In the final layer of the NN, we are going to compute as usual the linear part of the layer, $z^{[L]} = w^{[L]} a^{[L-1]}+ b^{[L]}$. After having computed the linear part, we need to apply **Softmax Activation Function**.

Softmax Activation Function: 

- First we are going to compute a temporary variable called $t$ as follows
$$ t = e^{z^{[L]}} $$
    - This is an exponential-wise operation in python and will of the dimension (4,1)
- After computing $t$, we are going to normalize $t$ so that it sums to 1. ($t$ is a vector)
$$  a^{[L]} =  \frac{e^{z^{[L]}}}{\sum_{j=1}^{C} t_i } $$
    - For a particular example in the final layer, it will look as follows:
$$ a_i^{[L]} =  \frac{ t_i }{\sum_{j=1}^{C} t_i } $$

The output $a_i^{[L]}$ denotes the probabilities of the final units.

The thing to note is that the decision boundary among various classes when we plot the classes, will always be linear.

## Training Softmax Classifier

A hard max classifier is a classifier when the output is of the following form: One class output has the probability 1, and the all other classes have proability 0.

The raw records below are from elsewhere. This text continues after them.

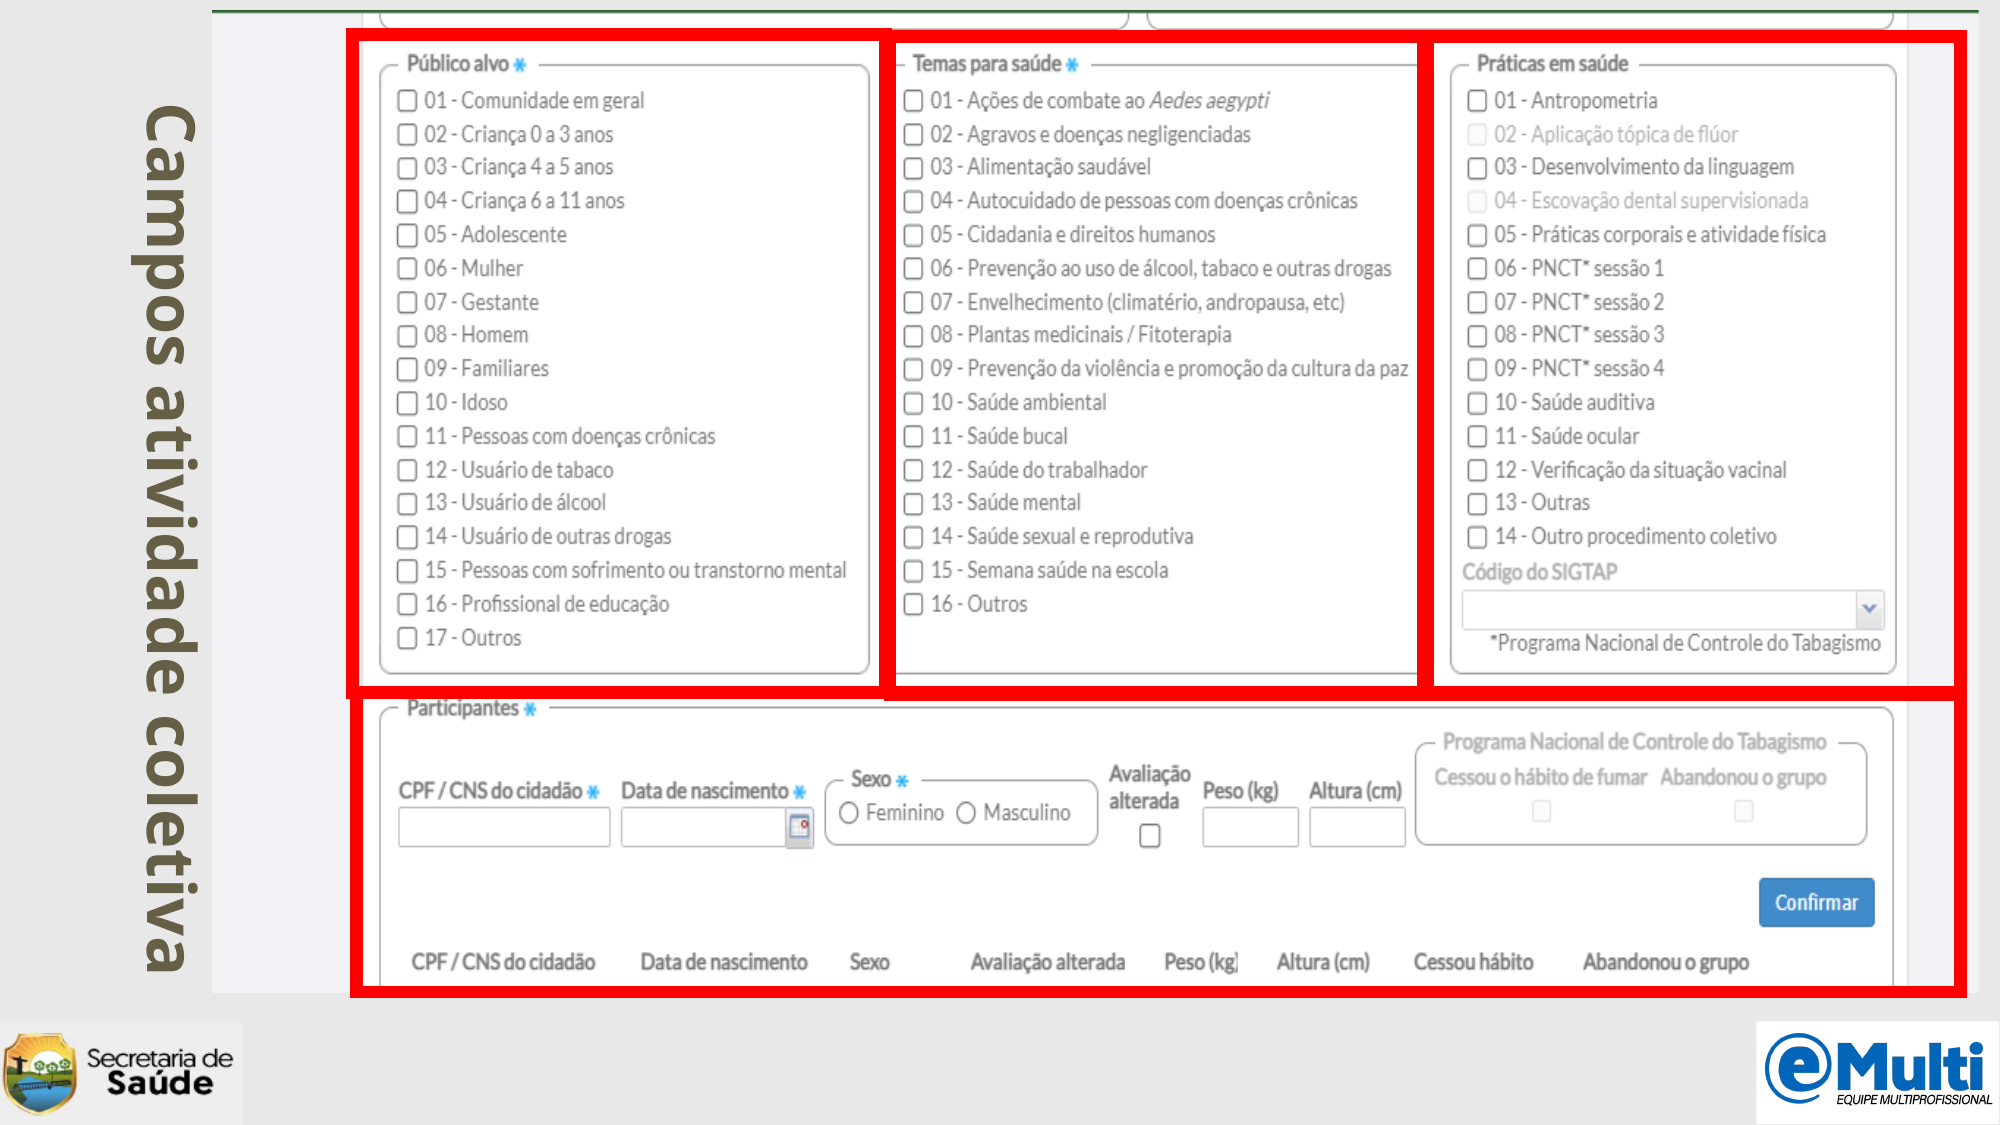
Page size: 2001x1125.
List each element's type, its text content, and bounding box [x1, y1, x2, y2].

title Campos atividade coletiva [21, 15, 212, 993]
picture [0, 1023, 243, 1125]
picture [212, 10, 1979, 993]
picture [1758, 1021, 2001, 1123]
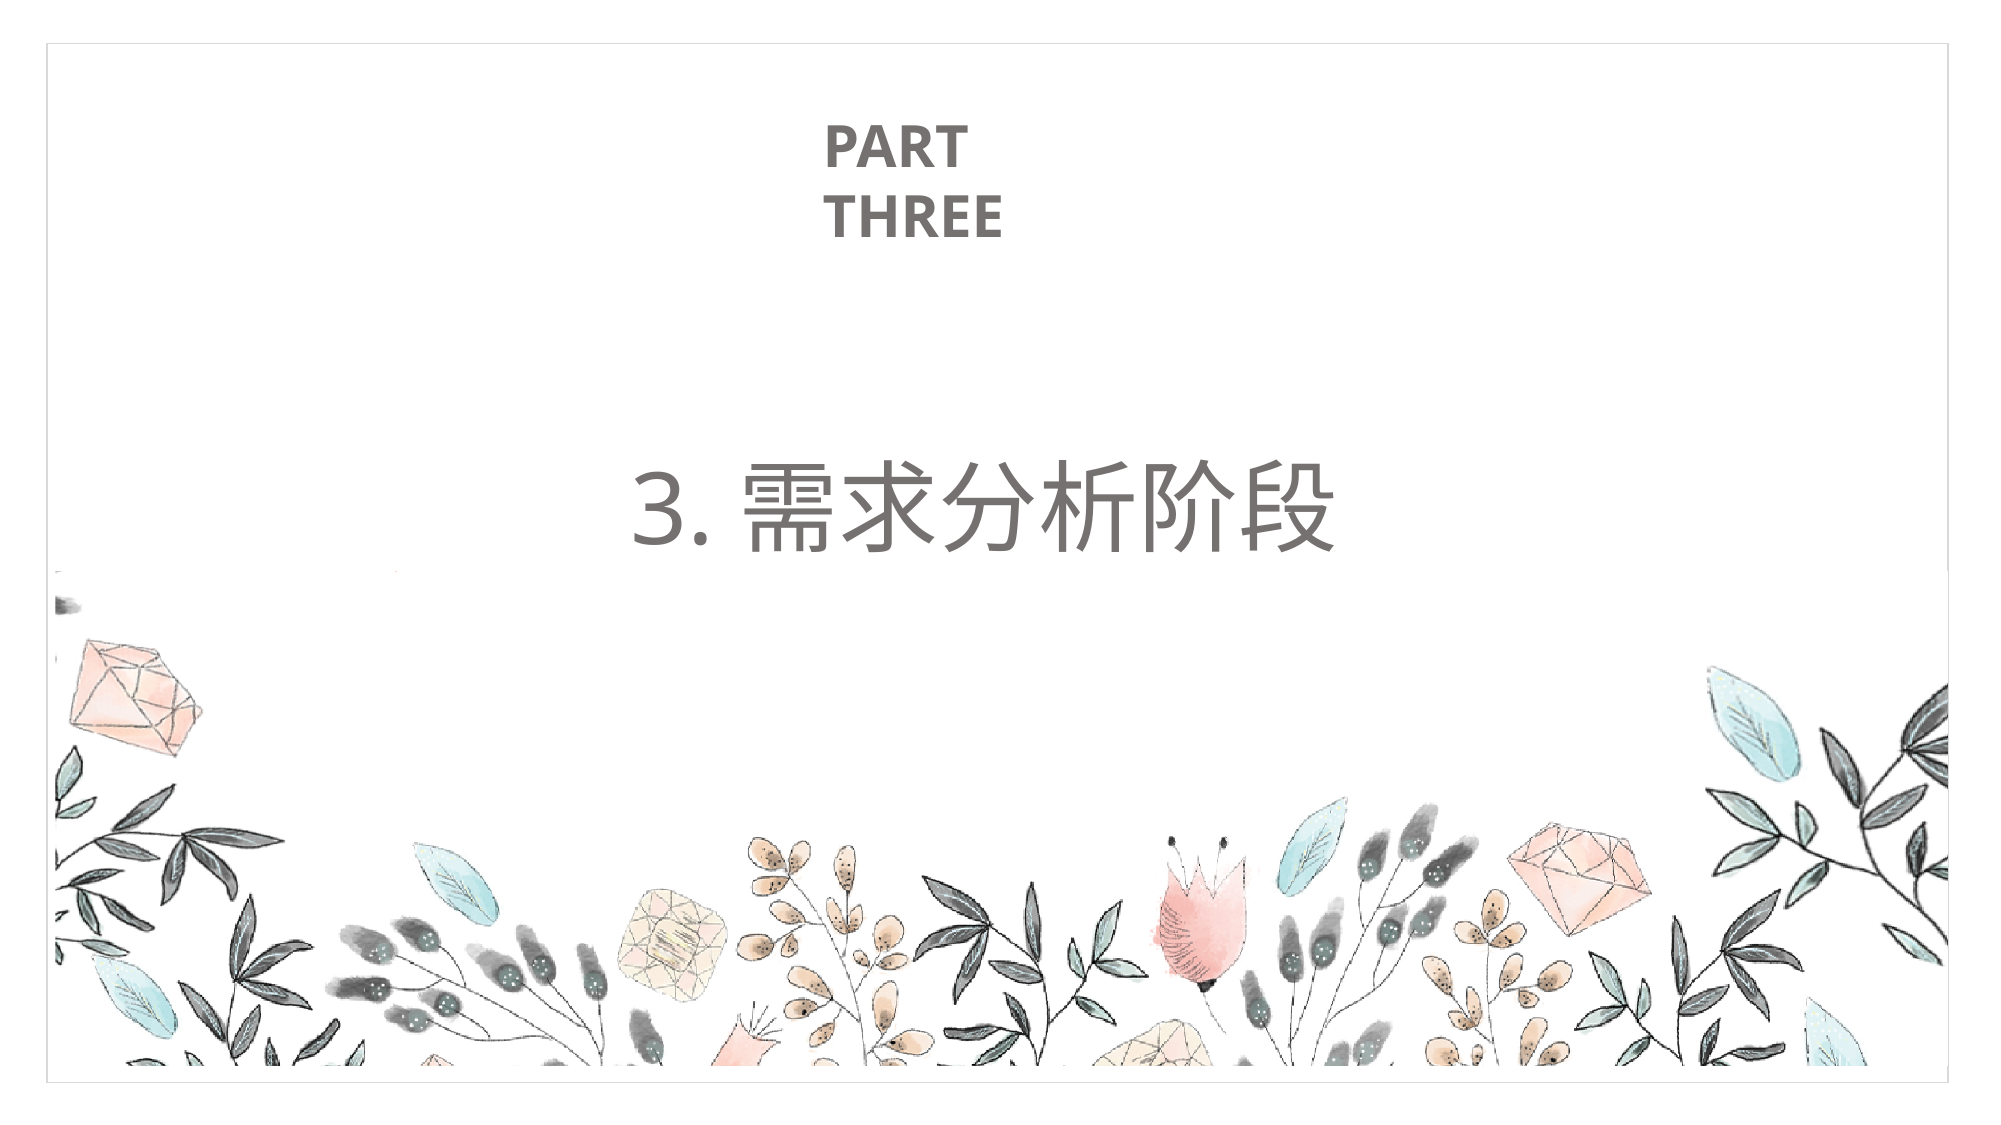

Softmax Regression generalizes logistic regression to C classes rather than just two classes.

**Loss Function**

$$ L(\hat{y},\ y) = -\sum_{j=1}^{4} y_j \text{log}\hat{y}_j $$

**Cost Function**
$$  J(w^{[i]}, b^{[i]}) = \frac{1}{m} \sum_{i=1}^{m} L(\hat{y}^{(i)}, y^{(i)}) $$

We can use the gradient descent to minimize the cost function like we have been doing before.

**Back-Prop** 

$$ \frac{ \partial J }{ \partial z^{[L]} } = dz^{[L]} = \hat y - y $$